**Provided records:**
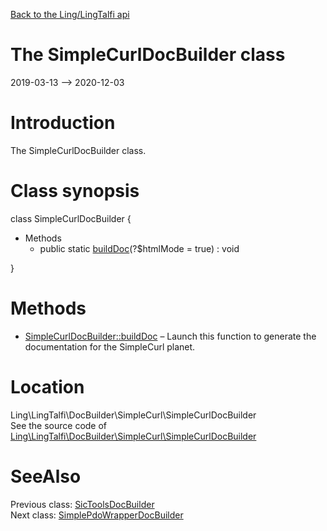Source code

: [Back to the Ling/LingTalfi api](https://github.com/lingtalfi/LingTalfi/blob/master/doc/api/Ling/LingTalfi.md)



The SimpleCurlDocBuilder class
================
2019-03-13 --> 2020-12-03






Introduction
============

The SimpleCurlDocBuilder class.



Class synopsis
==============


class <span class="pl-k">SimpleCurlDocBuilder</span>  {

- Methods
    - public static [buildDoc](https://github.com/lingtalfi/LingTalfi/blob/master/doc/api/Ling/LingTalfi/DocBuilder/SimpleCurl/SimpleCurlDocBuilder/buildDoc.md)(?$htmlMode = true) : void

}






Methods
==============

- [SimpleCurlDocBuilder::buildDoc](https://github.com/lingtalfi/LingTalfi/blob/master/doc/api/Ling/LingTalfi/DocBuilder/SimpleCurl/SimpleCurlDocBuilder/buildDoc.md) &ndash; Launch this function to generate the documentation for the SimpleCurl planet.





Location
=============
Ling\LingTalfi\DocBuilder\SimpleCurl\SimpleCurlDocBuilder<br>
See the source code of [Ling\LingTalfi\DocBuilder\SimpleCurl\SimpleCurlDocBuilder](https://github.com/lingtalfi/LingTalfi/blob/master/DocBuilder/SimpleCurl/SimpleCurlDocBuilder.php)



SeeAlso
==============
Previous class: [SicToolsDocBuilder](https://github.com/lingtalfi/LingTalfi/blob/master/doc/api/Ling/LingTalfi/DocBuilder/SicTools/SicToolsDocBuilder.md)<br>Next class: [SimplePdoWrapperDocBuilder](https://github.com/lingtalfi/LingTalfi/blob/master/doc/api/Ling/LingTalfi/DocBuilder/SimplePdoWrapper/SimplePdoWrapperDocBuilder.md)<br>
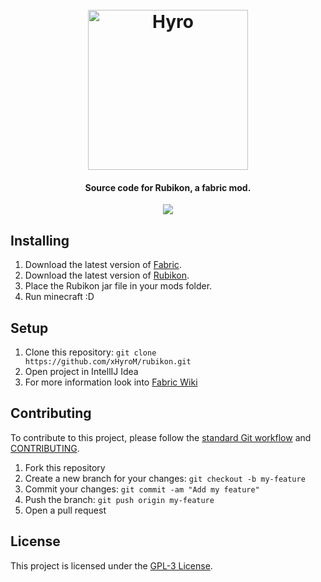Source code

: <h1 align="center">
  <br>
  <img src="https://avatars.githubusercontent.com/u/132217641?s=256&v=4" alt="Hyro" width="256">
  <br>
</h1>

<h4 align="center">Source code for Rubikon, a fabric mod.</h4>

<p align="center">
    <a href="https://discord.gg/kFPKmEKeMS/" alt="Discord">
        <img src="https://img.shields.io/discord/1046534628577640528?label=discord&style=for-the-badge&color=2fbfc4"/>
    </a>
</p>

## Installing

1. Download the latest version of [Fabric](https://fabricmc.net/use/).
2. Download the latest version of [Rubikon](https://github.com/mcrubikon/rubikon/releases).
3. Place the Rubikon jar file in your mods folder.
4. Run minecraft :D

## Setup

1. Clone this repository: `git clone https://github.com/xHyroM/rubikon.git`
2. Open project in IntellIJ Idea
3. For more information look into [Fabric Wiki](https://fabricmc.net/wiki/tutorial:setup)

## Contributing

To contribute to this project, please follow the [standard Git workflow](https://git-scm.com/book/en/v2/Git-Basics-Getting-a-Git-Repository#The-Standard-Git-Workflow) and [CONTRIBUTING](./CONTRIBUTING.md).

1. Fork this repository
2. Create a new branch for your changes: `git checkout -b my-feature`
3. Commit your changes: `git commit -am "Add my feature"`
4. Push the branch: `git push origin my-feature`
5. Open a pull request

## License

This project is licensed under the [GPL-3 License](./LICENSE).
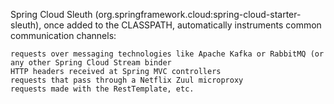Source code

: Spring Cloud Sleuth (org.springframework.cloud:spring-cloud-starter-sleuth), once added to the CLASSPATH, automatically instruments common communication channels:

    requests over messaging technologies like Apache Kafka or RabbitMQ (or any other Spring Cloud Stream binder
    HTTP headers received at Spring MVC controllers
    requests that pass through a Netflix Zuul microproxy
    requests made with the RestTemplate, etc.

**Task prompt:**
Show all lines from the data that contain "Spring".

**Written reply:**
: Spring Cloud Sleuth (org.springframework.cloud:spring-cloud-starter-sleuth), once added to the CLASSPATH, automatically instruments common communication channels:
    requests over messaging technologies like Apache Kafka or RabbitMQ (or any other Spring Cloud Stream binder
    HTTP headers received at Spring MVC controllers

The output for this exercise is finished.